SSD vendors also are developing PCIe devices around the emerging NVMe protocol, a set of specifications designed to operate at the host-controller level. NVMe specifications ostensibly aim to increase throughput of PCIe devices by streamlining the I/O stack, removing latency associated with SAS- and SATA-based SSDs.
Hybrid DRAM-flash storage
Advances in SSD manufacturing and other enhancements position the technology to play a greater role in nonvolatile storage. However, new memory channel configurations are emerging that combine flash and server DRAM. These hybrid flash storage devices are a response to DRAM approaching its theoretical scaling limit.
Another type of server-based storage deployment involves inserting flash memory in motherboard DIMM slots. Also known as in-memory storage, a flash-based DIMM does not need to traverse the PCIe controller or contend with other cards, thus lowering latency even further versus PCIe flash cards. Once considered the leading flash DIMM card supplier, Diablo Technologies brought its ULLtraDIMM and eXFlash DIMM chips to market under original equipment manufacturer (OEM) partnerships with IBM and SanDisk. Unable to sustain its business model, Diablo filed for bankruptcy protection in 2017.

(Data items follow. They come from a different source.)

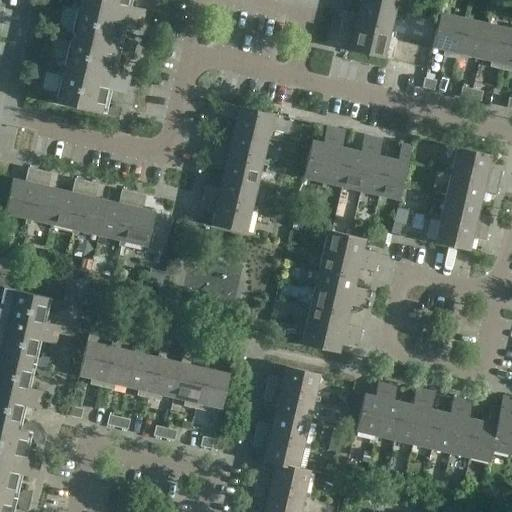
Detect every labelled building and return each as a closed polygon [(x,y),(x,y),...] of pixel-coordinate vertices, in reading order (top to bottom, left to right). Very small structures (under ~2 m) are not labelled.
[(80,0),(80,4),(142,18),(144,10),(130,6),(131,0),(80,0)] [(360,0),(360,2),(394,10),(396,0),(360,0)] [(389,31),(394,10),(360,2),(357,17),(352,15),(352,13),(343,11),(341,22),(394,35),(395,33),(389,31)] [(140,27),(142,18),(80,4),(72,37),(115,47),(121,48),(122,44),(126,24),(140,27)] [(454,58),(463,18),(439,13),(431,46),(446,50),(445,55),(443,55),(442,56),(454,58)] [(479,58),(487,24),(463,18),(454,58),(466,61),(466,60),(464,60),(465,54),(479,58)] [(394,37),(394,35),(341,22),(338,34),(347,36),(347,34),(352,35),(349,50),(383,58),(388,36),(394,37)] [(501,69),(510,29),(487,24),(479,58),(493,61),(492,66),(489,65),(489,67),(501,69)] [(511,29),(510,29),(501,69),(511,72),(511,70),(511,65),(511,29)] [(121,48),(115,47),(72,37),(65,69),(127,84),(129,75),(115,71),(120,52),(121,48)] [(122,44),(121,48),(134,51),(136,42),(128,40),(122,44)] [(131,60),(134,51),(121,48),(120,52),(124,58),(131,60)] [(413,64),(425,67),(428,57),(415,54),(413,64)] [(125,93),(127,84),(65,69),(57,103),(106,114),(107,110),(111,90),(125,93)] [(435,80),(424,78),(422,88),(433,90),(435,80)] [(470,98),(472,89),(461,86),(459,96),(470,98)] [(482,91),(472,89),(470,98),(480,101),(482,91)] [(236,116),(233,131),(267,139),(272,117),(278,119),(278,116),(224,102),(222,115),(230,118),(231,115),(236,116)] [(118,117),(120,107),(113,105),(107,110),(106,114),(118,117)] [(322,182),(335,129),(326,127),(322,143),(312,140),(303,178),(322,182)] [(341,187),(350,149),(341,147),(345,131),(335,129),(322,182),(341,187)] [(262,159),(267,139),(233,131),(230,145),(224,144),(225,141),(216,139),(213,151),(267,164),(268,161),(262,159)] [(360,191),(372,137),(363,135),(359,152),(350,149),(341,187),(360,191)] [(379,195),(387,158),(378,156),(382,140),(372,137),(360,191),(379,195)] [(397,160),(387,158),(379,195),(399,200),(411,146),(401,144),(397,160)] [(445,168),(445,170),(499,183),(502,171),(493,169),(492,171),(487,170),(491,155),(457,147),(452,169),(445,168)] [(267,166),(267,164),(213,151),(211,163),(220,165),(220,162),(225,164),(222,177),(256,185),(261,164),(267,166)] [(27,224),(39,171),(27,168),(25,177),(27,177),(26,182),(12,179),(4,213),(25,218),(24,224),(27,224)] [(496,195),(499,183),(445,170),(445,173),(450,174),(446,195),(479,203),(483,189),(488,190),(488,193),(496,195)] [(51,224),(59,190),(45,187),(46,182),(49,182),(51,174),(39,171),(27,224),(29,225),(30,219),(51,224)] [(251,207),(256,185),(222,177),(219,192),(214,191),(214,188),(205,186),(203,198),(257,210),(257,208),(251,207)] [(73,235),(86,182),(74,179),(72,188),(75,188),(73,194),(59,190),(51,224),(72,229),(71,235),(73,235)] [(98,235),(106,201),(92,198),(93,192),(96,193),(97,184),(86,182),(73,235),(76,236),(77,230),(98,235)] [(120,246),(132,192),(121,190),(119,199),(121,199),(120,204),(106,201),(98,235),(119,240),(118,246),(120,246)] [(145,195),(132,192),(120,246),(122,247),(124,241),(145,246),(143,252),(161,256),(169,224),(152,221),(154,212),(139,209),(140,203),(143,204),(145,195)] [(476,217),(479,203),(446,195),(441,216),(435,215),(434,217),(488,230),(491,218),(482,216),(481,218),(476,217)] [(256,213),(257,210),(203,198),(200,210),(209,212),(209,209),(214,210),(211,226),(245,234),(250,211),(256,213)] [(485,242),(488,230),(434,217),(433,220),(439,221),(434,243),(469,251),(472,236),(477,237),(476,239),(484,242),(485,242)] [(393,222),(390,233),(400,235),(402,224),(393,222)] [(328,230),(323,249),(377,262),(379,253),(362,249),(364,239),(328,230)] [(1,238),(0,243),(0,250),(16,254),(19,243),(1,238)] [(374,272),(377,262),(323,249),(319,268),(356,277),(358,268),(374,272)] [(83,257),(80,269),(90,272),(93,260),(83,257)] [(353,287),(356,277),(319,268),(314,287),(368,299),(370,291),(353,287)] [(2,287),(0,296),(0,356),(48,368),(50,358),(42,356),(36,360),(41,340),(55,343),(59,325),(45,322),(50,303),(54,309),(62,311),(64,301),(2,287)] [(366,309),(368,299),(314,287),(310,305),(347,314),(349,305),(366,309)] [(345,324),(347,314),(310,305),(306,324),(359,337),(361,328),(345,324)] [(357,346),(359,337),(306,324),(301,344),(338,352),(340,342),(357,346)] [(101,387),(111,346),(86,341),(78,375),(93,378),(92,384),(89,383),(89,384),(101,387)] [(126,386),(134,352),(111,346),(101,387),(113,390),(113,389),(111,388),(112,383),(126,386)] [(148,398),(157,357),(134,352),(126,386),(140,389),(139,394),(137,394),(136,395),(148,398)] [(40,409),(42,401),(44,391),(30,388),(34,368),(38,374),(46,376),(48,368),(0,356),(0,426),(26,432),(27,431),(32,432),(31,434),(44,438),(44,437),(35,423),(27,421),(21,425),(26,406),(40,409)] [(173,397),(181,363),(157,357),(148,398),(160,400),(160,399),(157,399),(159,394),(173,397)] [(195,409),(204,368),(181,363),(173,397),(187,400),(186,405),(183,405),(183,406),(195,409)] [(268,375),(265,387),(319,400),(320,397),(314,396),(319,374),(285,366),(281,381),(276,380),(277,377),(268,375)] [(228,374),(204,368),(195,409),(207,411),(207,410),(204,410),(206,404),(220,408),(228,374)] [(375,435),(387,381),(378,379),(374,396),(364,393),(355,430),(375,435)] [(393,439),(401,402),(393,400),(397,384),(387,381),(375,435),(393,439)] [(319,402),(319,400),(265,387),(263,399),(271,401),(272,399),(277,400),(274,414),(308,422),(313,400),(319,402)] [(412,443),(424,390),(415,388),(412,405),(401,402),(393,439),(412,443)] [(431,448),(439,411),(430,409),(434,392),(424,390),(412,443),(431,448)] [(510,454),(511,443),(511,415),(508,415),(511,398),(502,396),(499,408),(500,408),(491,449),(492,450),(510,454)] [(449,452),(461,399),(453,397),(449,414),(439,411),(431,448),(449,452)] [(469,456),(477,420),(467,418),(471,401),(461,399),(449,452),(469,456)] [(82,409),(71,406),(69,416),(80,419),(82,409)] [(500,408),(499,408),(491,406),(487,422),(477,420),(469,456),(489,461),(492,450),(491,449),(500,408)] [(303,442),(308,422),(274,414),(270,428),(265,427),(266,424),(257,422),(254,434),(308,447),(309,444),(303,442)] [(116,427),(118,417),(108,415),(106,425),(116,427)] [(129,420),(118,417),(116,427),(127,429),(129,420)] [(163,438),(165,428),(155,425),(153,435),(163,438)] [(26,432),(0,426),(0,494),(11,497),(17,498),(30,501),(32,492),(24,490),(17,494),(22,474),(37,477),(41,460),(26,456),(31,436),(34,443),(43,445),(44,438),(31,434),(32,432),(27,431),(26,432)] [(176,430),(165,428),(163,438),(174,440),(176,430)] [(308,449),(308,447),(254,434),(252,446),(260,448),(261,445),(266,447),(262,462),(274,464),(274,463),(297,468),(297,467),(302,447),(308,449)] [(211,449),(213,439),(202,436),(200,446),(211,449)] [(364,450),(361,460),(368,462),(370,452),(364,450)] [(309,470),(297,467),(297,468),(274,463),(274,464),(271,478),(266,476),(267,474),(258,472),(255,484),(309,497),(310,494),(304,493),(309,470)] [(308,499),(309,497),(255,484),(252,496),(261,498),(262,496),(267,497),(263,511),(269,511),(299,511),(303,497),(308,499)] [(17,498),(11,497),(0,494),(0,511),(13,511),(16,502),(19,508),(27,510),(30,501),(17,498)]
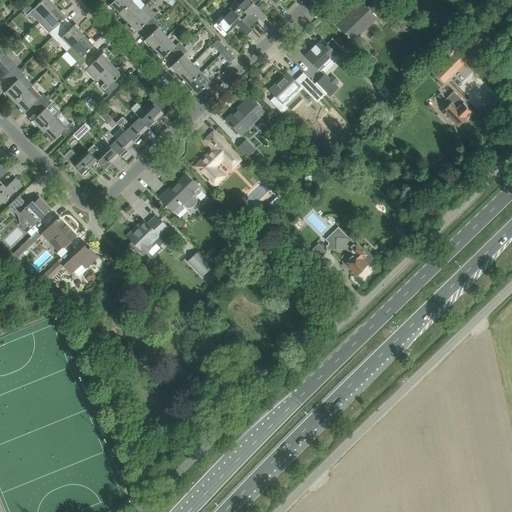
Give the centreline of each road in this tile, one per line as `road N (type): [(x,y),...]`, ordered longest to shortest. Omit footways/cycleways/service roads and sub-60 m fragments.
road 1 (unclassified): [(139,511),(511,154)]
road 2 (primary): [(511,191),(191,511)]
road 3 (primary): [(224,511),(511,226)]
road 4 (unclassified): [(279,511),(511,289)]
road 5 (residential): [(0,119),(90,205),(190,117)]
road 6 (residential): [(190,117),(311,0)]
road 7 (residential): [(190,117),(76,0)]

Micron and Intel co-developed persistent storage — branded 3D XPoint — that claims to be as fast as DRAM yet is priced between DRAM and NAND. The first commercial product built on 3D XPoint is the Intel Optane family of SSDs.
Before its acquisition by Western Digital, SanDisk in 2015 announced a partnership with HPE to develop ReRam, also known as resistive RAM. The vendors clamed ReRam would be similar to 3D NAND flash but cheaper to manufacture than DRAM. However, prototypes from the joint project have yet to materialize, and there have been reports HPE shelved the project following SanDisk’s acquisition.
Similar ReRam initiatives are said to be under way involving Fujitsu and Panasonic, and Crossbar is trying to gain traction with ReRam technology across a range of industries, including the emerging internet of things.